How Iceberg works
Iceberg tracks individual data files in a table instead of in directories. This way, writers can create data files in place (files are not moved or changed). Also, writers can only add files to the table in an explicit commit. The table state is maintained in metadata files. All changes to the table state create a new metadata file that atomically replaces the older metadata. The table metadata file tracks the table schema, partitioning configuration, and other properties.
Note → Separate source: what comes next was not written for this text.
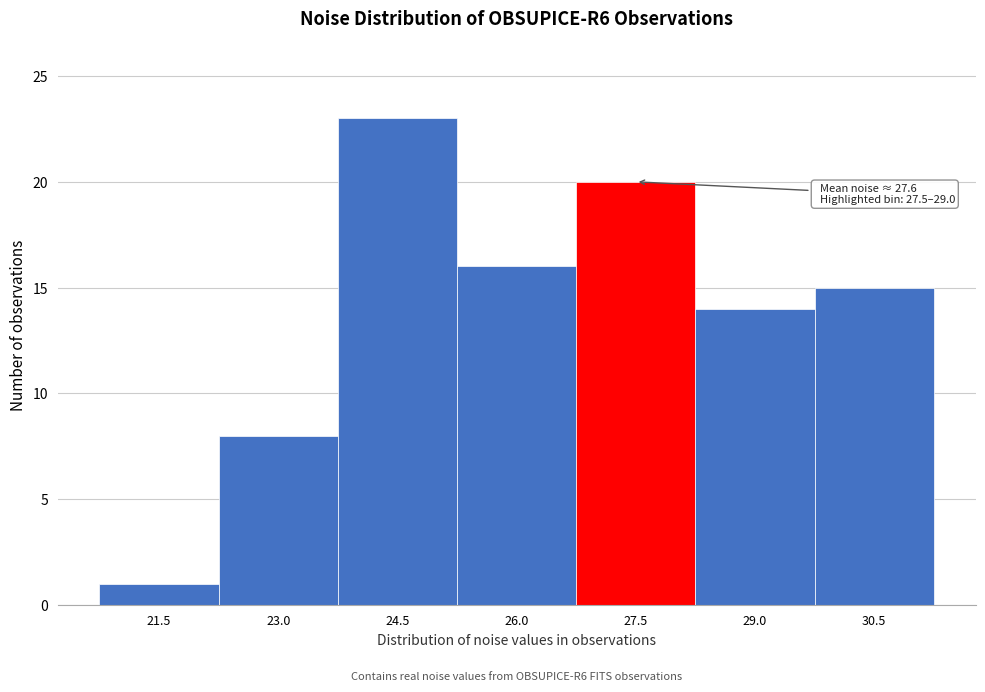

Reading left to right, transcribe all the data shown in this chart.

1	8	23	16	20	14	15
It also includes snapshots of the table contents. Each snapshot is a complete set of data files in the table at a point in time. Snapshots are listed in the metadata file, but the files in a snapshot are stored in separate manifest files. The atomic transitions from one table metadata file to the next provide snapshot isolation. Readers use the snapshot that was current when they loaded the table metadata. Readers aren't affected by changes until they refresh and pick up a new metadata location. Data files in snapshots are stored in one or more manifest files that contain a row for each data file in the table, its partition data, and its metrics. A snapshot is the union of all files in its manifests. Manifest files can also be shared between snapshots to avoid rewriting metadata that changes infrequently.
Iceberg snapshot diagram
Iceberg offers the following features:
-
Supports ACID transactions and time travel in your Amazon S3 data lake.
-
Commit retries benefit from the performance advantages of optimistic concurrency
. -
File-level conflict resolution results in high concurrency.
-
With min-max statistics per column in metadata, you can skip files, which boosts performance for selective queries.
-
You can organize tables into flexible partition layouts, with partition evolution enabling updates to partition schemes. Queries and data volumes can then change without relying on physical directories.
-
Supports schema evolution
and enforcement. -
Iceberg tables act as idempotent sinks and replayable sources. This enables streaming and batch support with exactly-once pipelines. Idempotent sinks track write operations that have succeeded in the past. Therefore, the sink can request data again in case of a failure, and drop data if it has been sent multiple times.
-
View history and lineage, including table evolution, operations history, and statistics for each commit.
-
Migrate from an existing dataset with a choice of data format (Parquet, ORC, Avro) and analytics engine (Spark, Trino, PrestoDB, Flink, Hive).